S’intéressant de façon spécifique à l’expérience quotidienne d’élèves de CM2 en cours de récréation, Clémence Boxberger saisit au plus près les modalités de construction des justices entre pairs et la place qu’y occupe la violence et le harcèlement. À travers, l’étude des situations litigieuses de l’univers de « l’entre-enfant » ? du moindre désaccord à la dispute violente ?, cette recherche offre une lecture originale des désaccords entre pairs à l’école élémentaire.
De leur côté, Sophie Necker et Sabine Thorez-Hallez étudient des dispositifs de pratique artistique en contexte éducatif (danse contemporaine et théâtre-forum). Ce travail, réalisé à partir de cadres sociologique et didactique, représente une voie d’analyse des leviers et processus en jeu dans la construction d’une relation à soi et à l’autre pacifiée. Il débouche sur des hypothèses prometteuses concernant les mécanismes par lesquels ces pratiques pourraient participer au développement, au maintien et/ou à la restauration d’un climat positif en milieu éducatif.
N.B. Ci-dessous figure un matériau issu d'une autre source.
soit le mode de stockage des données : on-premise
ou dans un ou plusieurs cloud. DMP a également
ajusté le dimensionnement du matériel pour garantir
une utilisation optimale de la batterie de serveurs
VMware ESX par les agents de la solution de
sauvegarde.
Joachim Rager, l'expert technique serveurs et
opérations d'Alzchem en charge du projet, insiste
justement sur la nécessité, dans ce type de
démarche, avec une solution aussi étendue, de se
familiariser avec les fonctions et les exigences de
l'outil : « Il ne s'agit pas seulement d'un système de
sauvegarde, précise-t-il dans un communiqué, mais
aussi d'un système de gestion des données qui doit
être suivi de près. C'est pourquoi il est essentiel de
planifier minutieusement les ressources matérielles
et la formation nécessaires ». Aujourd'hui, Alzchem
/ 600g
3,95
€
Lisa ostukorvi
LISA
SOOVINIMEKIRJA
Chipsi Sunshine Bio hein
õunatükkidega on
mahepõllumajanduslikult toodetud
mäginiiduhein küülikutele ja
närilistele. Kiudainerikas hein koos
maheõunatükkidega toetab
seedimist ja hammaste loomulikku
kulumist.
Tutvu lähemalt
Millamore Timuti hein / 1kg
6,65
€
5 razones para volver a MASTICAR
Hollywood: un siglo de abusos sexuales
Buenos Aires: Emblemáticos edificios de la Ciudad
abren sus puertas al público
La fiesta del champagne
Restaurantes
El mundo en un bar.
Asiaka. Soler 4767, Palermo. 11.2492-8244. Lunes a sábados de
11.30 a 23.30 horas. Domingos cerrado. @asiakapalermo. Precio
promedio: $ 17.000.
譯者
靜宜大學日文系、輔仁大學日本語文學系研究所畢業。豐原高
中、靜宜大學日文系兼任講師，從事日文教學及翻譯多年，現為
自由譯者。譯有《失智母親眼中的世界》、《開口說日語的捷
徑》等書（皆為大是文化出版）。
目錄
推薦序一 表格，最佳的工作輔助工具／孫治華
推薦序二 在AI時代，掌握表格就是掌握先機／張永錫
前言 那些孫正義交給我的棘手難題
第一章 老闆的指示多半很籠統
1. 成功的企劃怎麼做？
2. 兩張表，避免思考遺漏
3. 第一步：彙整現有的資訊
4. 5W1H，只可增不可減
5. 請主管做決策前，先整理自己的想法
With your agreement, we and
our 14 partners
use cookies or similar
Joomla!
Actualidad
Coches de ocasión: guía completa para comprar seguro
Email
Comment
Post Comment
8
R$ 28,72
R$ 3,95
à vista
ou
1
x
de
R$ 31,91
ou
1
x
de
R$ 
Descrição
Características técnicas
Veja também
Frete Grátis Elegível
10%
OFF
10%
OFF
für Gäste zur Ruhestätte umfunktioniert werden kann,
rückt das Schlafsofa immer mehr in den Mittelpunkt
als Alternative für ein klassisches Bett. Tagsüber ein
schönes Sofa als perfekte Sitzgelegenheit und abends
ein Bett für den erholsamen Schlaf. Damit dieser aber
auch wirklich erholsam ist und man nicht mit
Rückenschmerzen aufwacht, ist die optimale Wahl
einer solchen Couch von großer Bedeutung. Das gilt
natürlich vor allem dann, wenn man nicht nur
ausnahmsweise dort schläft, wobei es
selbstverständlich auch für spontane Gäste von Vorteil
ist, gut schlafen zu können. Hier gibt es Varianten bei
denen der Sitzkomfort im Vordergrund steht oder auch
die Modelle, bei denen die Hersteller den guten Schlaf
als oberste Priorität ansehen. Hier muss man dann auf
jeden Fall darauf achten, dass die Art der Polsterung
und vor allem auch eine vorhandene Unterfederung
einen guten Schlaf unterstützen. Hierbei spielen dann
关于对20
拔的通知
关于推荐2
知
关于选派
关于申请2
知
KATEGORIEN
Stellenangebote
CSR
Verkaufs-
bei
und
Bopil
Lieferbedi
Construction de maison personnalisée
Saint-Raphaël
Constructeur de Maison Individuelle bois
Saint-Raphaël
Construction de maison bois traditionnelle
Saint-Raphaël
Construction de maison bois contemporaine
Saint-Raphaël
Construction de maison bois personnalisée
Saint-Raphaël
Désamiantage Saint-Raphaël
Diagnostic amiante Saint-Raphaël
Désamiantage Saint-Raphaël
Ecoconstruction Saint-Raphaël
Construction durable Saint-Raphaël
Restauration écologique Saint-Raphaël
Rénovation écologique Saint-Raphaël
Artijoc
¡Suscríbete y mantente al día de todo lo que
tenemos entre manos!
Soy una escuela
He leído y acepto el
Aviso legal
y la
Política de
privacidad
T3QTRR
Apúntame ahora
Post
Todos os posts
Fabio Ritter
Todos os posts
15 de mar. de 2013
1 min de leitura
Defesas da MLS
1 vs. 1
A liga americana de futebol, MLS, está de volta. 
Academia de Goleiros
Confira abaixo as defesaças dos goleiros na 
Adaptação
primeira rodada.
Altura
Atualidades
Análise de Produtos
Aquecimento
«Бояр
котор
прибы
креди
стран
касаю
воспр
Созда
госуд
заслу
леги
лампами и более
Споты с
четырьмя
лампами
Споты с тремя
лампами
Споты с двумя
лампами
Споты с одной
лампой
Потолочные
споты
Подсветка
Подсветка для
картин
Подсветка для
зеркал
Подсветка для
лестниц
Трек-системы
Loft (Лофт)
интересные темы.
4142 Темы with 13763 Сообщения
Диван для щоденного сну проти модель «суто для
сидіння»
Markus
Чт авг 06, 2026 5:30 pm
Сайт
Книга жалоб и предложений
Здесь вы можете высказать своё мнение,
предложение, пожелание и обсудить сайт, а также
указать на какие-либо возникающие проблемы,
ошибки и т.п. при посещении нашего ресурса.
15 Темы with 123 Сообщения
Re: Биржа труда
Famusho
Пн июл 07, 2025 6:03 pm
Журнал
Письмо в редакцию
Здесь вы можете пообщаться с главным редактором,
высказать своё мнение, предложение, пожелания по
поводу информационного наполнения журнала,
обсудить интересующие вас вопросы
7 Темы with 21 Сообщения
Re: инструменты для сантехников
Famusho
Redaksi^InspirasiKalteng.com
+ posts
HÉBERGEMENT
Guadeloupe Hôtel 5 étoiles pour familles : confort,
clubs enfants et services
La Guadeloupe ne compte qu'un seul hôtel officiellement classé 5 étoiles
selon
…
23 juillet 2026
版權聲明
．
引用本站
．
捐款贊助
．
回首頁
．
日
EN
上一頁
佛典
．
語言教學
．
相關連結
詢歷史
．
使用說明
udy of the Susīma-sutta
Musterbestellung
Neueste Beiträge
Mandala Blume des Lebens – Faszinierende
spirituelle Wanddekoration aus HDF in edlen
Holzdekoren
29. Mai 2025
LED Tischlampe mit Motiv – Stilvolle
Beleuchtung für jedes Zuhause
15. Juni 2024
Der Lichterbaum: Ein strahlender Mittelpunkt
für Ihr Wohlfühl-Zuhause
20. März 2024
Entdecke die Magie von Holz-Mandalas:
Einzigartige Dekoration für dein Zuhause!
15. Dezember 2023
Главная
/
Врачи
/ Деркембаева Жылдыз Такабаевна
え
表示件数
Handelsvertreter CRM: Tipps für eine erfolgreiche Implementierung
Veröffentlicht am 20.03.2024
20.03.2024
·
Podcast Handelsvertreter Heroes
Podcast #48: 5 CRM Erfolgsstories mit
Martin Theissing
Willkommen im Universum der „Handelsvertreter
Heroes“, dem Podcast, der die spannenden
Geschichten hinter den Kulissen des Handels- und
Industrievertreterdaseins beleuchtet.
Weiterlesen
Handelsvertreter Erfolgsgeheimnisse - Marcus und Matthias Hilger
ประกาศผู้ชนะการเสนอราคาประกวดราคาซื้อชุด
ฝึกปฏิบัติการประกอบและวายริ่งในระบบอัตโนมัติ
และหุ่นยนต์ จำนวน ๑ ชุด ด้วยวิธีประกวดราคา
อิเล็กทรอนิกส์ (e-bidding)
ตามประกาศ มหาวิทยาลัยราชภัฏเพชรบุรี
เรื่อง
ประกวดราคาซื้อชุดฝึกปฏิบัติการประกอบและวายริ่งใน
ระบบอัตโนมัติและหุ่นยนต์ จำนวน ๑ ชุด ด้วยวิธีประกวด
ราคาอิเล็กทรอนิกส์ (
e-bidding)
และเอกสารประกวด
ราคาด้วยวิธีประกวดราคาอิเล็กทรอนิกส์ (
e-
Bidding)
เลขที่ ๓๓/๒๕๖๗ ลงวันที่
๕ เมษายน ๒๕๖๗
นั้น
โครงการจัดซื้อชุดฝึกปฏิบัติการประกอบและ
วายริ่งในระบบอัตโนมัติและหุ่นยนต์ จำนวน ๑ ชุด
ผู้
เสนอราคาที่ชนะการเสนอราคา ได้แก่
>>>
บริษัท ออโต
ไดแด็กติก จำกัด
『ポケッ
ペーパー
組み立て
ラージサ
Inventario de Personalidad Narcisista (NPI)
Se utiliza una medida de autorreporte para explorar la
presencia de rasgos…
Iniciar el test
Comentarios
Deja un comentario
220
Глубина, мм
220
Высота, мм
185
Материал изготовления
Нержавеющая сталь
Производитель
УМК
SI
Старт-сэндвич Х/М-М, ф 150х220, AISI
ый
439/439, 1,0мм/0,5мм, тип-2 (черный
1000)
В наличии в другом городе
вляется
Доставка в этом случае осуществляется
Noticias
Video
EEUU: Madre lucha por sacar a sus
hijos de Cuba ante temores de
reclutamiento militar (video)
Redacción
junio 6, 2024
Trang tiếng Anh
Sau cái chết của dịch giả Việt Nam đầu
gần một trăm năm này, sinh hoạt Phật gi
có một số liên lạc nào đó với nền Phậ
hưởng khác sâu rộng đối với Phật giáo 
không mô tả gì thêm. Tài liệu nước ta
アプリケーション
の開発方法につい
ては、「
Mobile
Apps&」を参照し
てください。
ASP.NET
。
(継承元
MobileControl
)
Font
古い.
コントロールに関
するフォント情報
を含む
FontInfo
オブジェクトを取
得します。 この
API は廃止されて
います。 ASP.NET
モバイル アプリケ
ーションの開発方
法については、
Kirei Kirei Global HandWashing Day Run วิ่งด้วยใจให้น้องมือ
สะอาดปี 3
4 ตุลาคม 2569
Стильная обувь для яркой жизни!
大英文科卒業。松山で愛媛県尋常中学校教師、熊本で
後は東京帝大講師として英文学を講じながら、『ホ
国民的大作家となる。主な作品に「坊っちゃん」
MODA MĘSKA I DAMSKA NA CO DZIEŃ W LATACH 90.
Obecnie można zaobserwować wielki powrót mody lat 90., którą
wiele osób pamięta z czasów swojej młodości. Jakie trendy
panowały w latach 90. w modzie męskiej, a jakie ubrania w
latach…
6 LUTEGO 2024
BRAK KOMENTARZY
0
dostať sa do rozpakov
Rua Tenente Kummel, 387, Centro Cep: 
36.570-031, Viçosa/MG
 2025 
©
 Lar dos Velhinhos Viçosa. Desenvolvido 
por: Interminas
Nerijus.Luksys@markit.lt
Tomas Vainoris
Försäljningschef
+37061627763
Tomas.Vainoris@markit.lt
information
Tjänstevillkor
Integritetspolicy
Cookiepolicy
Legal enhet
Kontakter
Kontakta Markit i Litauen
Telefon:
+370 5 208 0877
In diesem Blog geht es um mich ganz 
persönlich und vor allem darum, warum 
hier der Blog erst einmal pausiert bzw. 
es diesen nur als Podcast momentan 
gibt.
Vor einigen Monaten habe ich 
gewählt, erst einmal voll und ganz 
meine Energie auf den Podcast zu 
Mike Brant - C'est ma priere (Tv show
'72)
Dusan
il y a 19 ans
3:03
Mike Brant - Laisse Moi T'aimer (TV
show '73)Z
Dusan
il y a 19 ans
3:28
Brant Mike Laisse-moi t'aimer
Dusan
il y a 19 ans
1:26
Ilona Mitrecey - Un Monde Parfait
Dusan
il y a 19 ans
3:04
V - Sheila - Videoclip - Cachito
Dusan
Les trois derniers articles examinent des problématiques communes à l’ensemble de la communauté éducative que ce soit dans le rapport des élèves à l’école, dans l’accompagnement de l’évolution des pratiques des adultes ou celui d’un partenaire peu connu ou reconnu, le médecin scolaire :
La recherche présentée par Gendron et al. se donne pour objectif d’identifier les facteurs pouvant influencer le rapport à l’école chez des jeunes québécois âgés de 10 à 17 ans à partir du concept de persévérance scolaire. En fonction des différents profils, les perceptions des élèves sont analysées pour mettre à jour les éléments favorisant la construction d’un rapport positif à l’école et de leur niveau d’engagement ainsi que les facteurs qui fragilisent face à l’obtention d’un diplôme. Résolument tournée vers les adultes, la recherche-action menée durant deux ans par Laurence Bergugnat et Sylvie Barbier, auprès d’une équipe éducative en collège, révèle comment l’évolution des pratiques dans le travail éducatif et pédagogique auprès des élèves peut être accompagnée, celle-ci facilitant les réussites des personnels et des élèves. Elles démontrent que l’intervention en milieu scolaire peut, en développant un accompagnement spécifique, participer à la construction de savoir-en-actes, en coopération avec tous les acteurs de l’établissement. En tant que médecin de santé scolaire, Caroline Genet fait le constat que depuis bientôt 10 ans, les mentalités autour de la prise en charge des élèves en situation de handicap ont considérablement évolué et, par contrecoup, la prise en compte des autres élèves à besoins particuliers également (troubles des apprentissages, souffrance psychique, troubles du comportement, etc.). Les discours recueillis lors de l’analyse de trois situations, issues de l’observation, révèlent combien l’exercice reste parfois difficile pour les enseignants confrontés à des élèves déroutants, agités et/ou violents. Il s’agit donc de dégager des pistes visant à améliorer en équipe, la prise en charge de ces élèves d’un abord difficile et à faciliter la tâche de ces enseignants désorientés.
Les contributions à ce numéro spécial sont le reflet de questionnements et de problématiques de recherches actuelles qui, loin de clôturer les débats, forment le vœu de stimuler la recherche pour une invitation toujours renouvelée à la réflexion et parfois à l’action.